Information Block Start

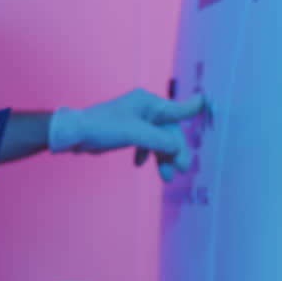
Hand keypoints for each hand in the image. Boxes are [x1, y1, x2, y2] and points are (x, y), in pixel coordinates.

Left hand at [48, 89, 207, 181]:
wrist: (74, 135)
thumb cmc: (102, 128)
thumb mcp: (135, 134)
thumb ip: (160, 141)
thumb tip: (179, 148)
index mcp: (148, 104)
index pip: (177, 109)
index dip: (194, 108)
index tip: (207, 103)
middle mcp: (144, 110)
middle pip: (169, 132)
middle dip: (175, 151)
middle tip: (180, 170)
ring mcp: (136, 121)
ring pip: (158, 141)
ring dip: (163, 158)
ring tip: (166, 177)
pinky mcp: (126, 132)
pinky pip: (145, 144)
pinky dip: (146, 155)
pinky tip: (140, 164)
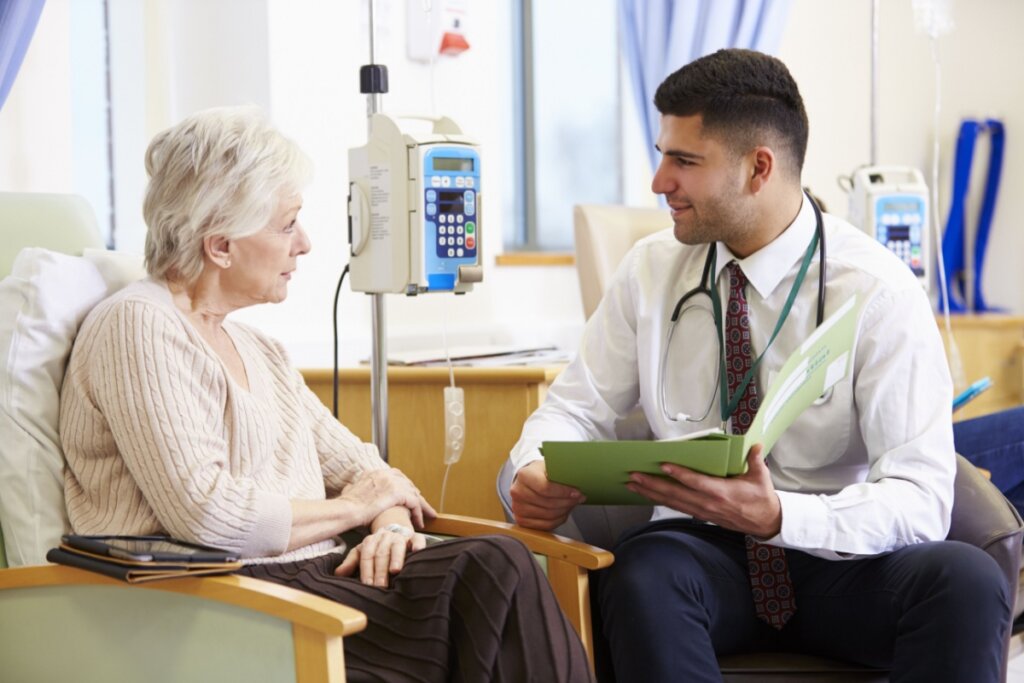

Information Block End

Problem to work on: Exactly how many lines in the records contain the string "thumb"? Give that number alone.

Solution to this exercise: 4